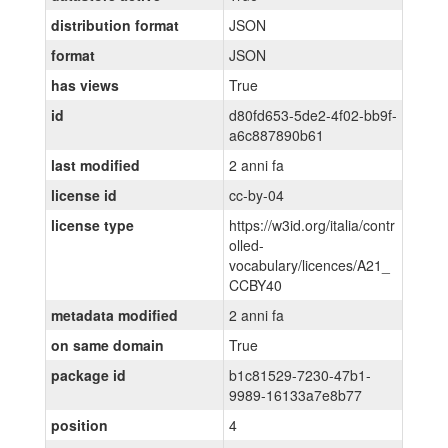
distribution format
JSON
format
JSON
has views
True
id
d80fd653-5de2-4f02-bb9f-
a6c887890b61
last modified
2 anni fa
license id
cc-by-04
license type
https://w3id.org/italia/contr
olled-
vocabulary/licences/A21_
CCBY40
metadata modified
2 anni fa
on same domain
True
package id
b1c81529-7230-47b1-
9989-16133a7e8b77
position
4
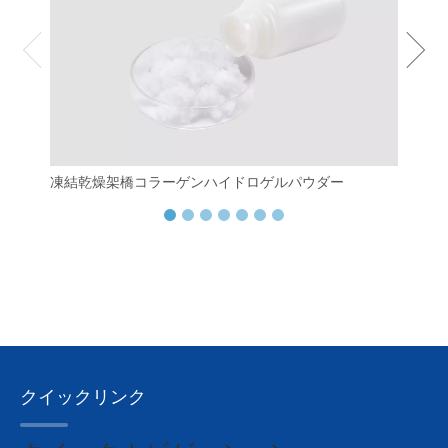
凍結乾燥架橋コラーゲンハイドロゲルパウダー
フィ
クイックリンク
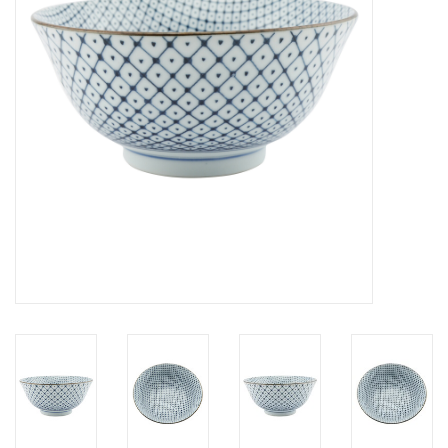
Over Simon's Tafel
Cadeaubonnen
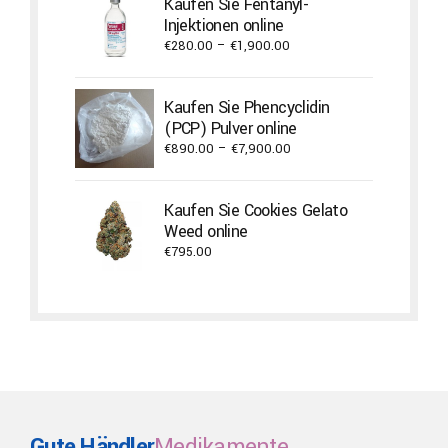
Kaufen Sie Fentanyl-
through
Injektionen online
€3,200.00
Price
€
280.00
–
€
1,900.00
range:
€280.00
Kaufen Sie Phencyclidin
through
(PCP) Pulver online
€1,900.00
Price
€
890.00
–
€
7,900.00
range:
€890.00
Kaufen Sie Cookies Gelato
through
Weed online
€7,900.00
€
795.00
Gute Händler
Medikamente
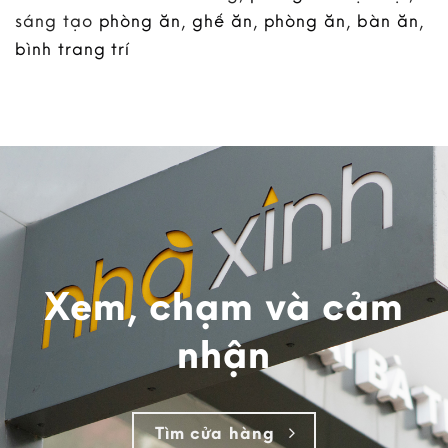
sáng tạo
phòng ăn
,
ghế ăn
,
phòng ăn
,
bàn ăn
,
bình trang trí
Xem, chạm và cảm
nhận
Tìm cửa hàng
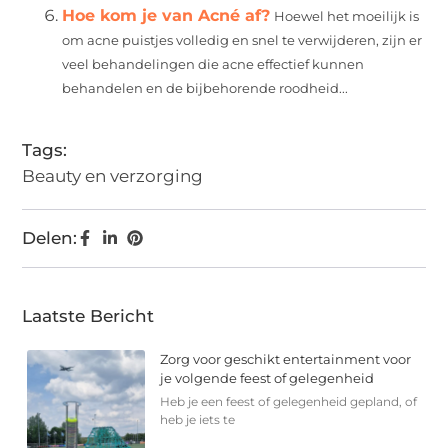
Hoe kom je van Acné af?
Hoewel het moeilijk is
om acne puistjes volledig en snel te verwijderen, zijn er
veel behandelingen die acne effectief kunnen
behandelen en de bijbehorende roodheid...
Tags:
Beauty en verzorging
Delen:
Laatste Bericht
Zorg voor geschikt entertainment voor
je volgende feest of gelegenheid
Heb je een feest of gelegenheid gepland, of
heb je iets te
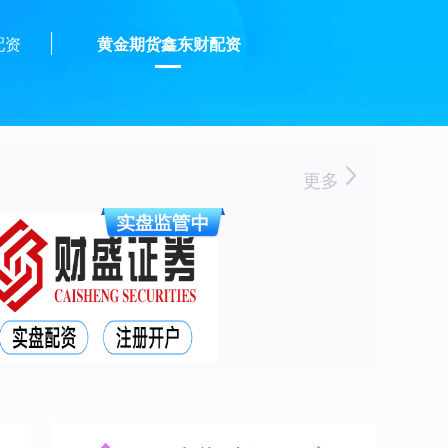
配资
黄金期货鑫东财配资
更多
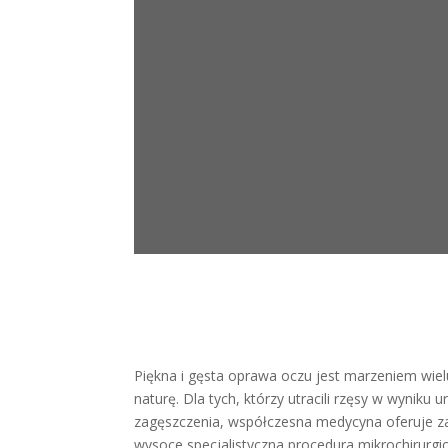
Piękna i gęsta oprawa oczu jest marzeniem wiel
naturę. Dla tych, którzy utracili rzęsy w wyniku
zagęszczenia, współczesna medycyna oferuje za
wysoce specjalistyczna procedura mikrochirurgic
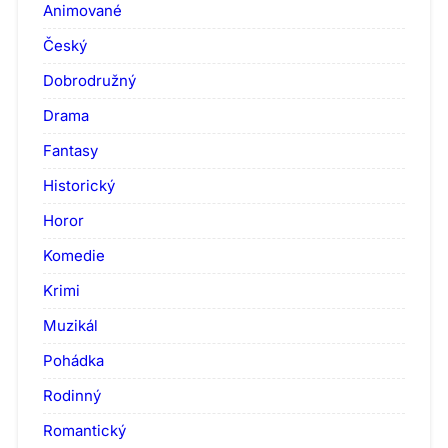
Animované
Český
Dobrodružný
Drama
Fantasy
Historický
Horor
Komedie
Krimi
Muzikál
Pohádka
Rodinný
Romantický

- - -

▸ **TASK PROMPT**
Check each line above for the string "online" and copy those that have it.

▸ **ANSWER SPACE**
Injektionen online
(PCP) Pulver online
Weed online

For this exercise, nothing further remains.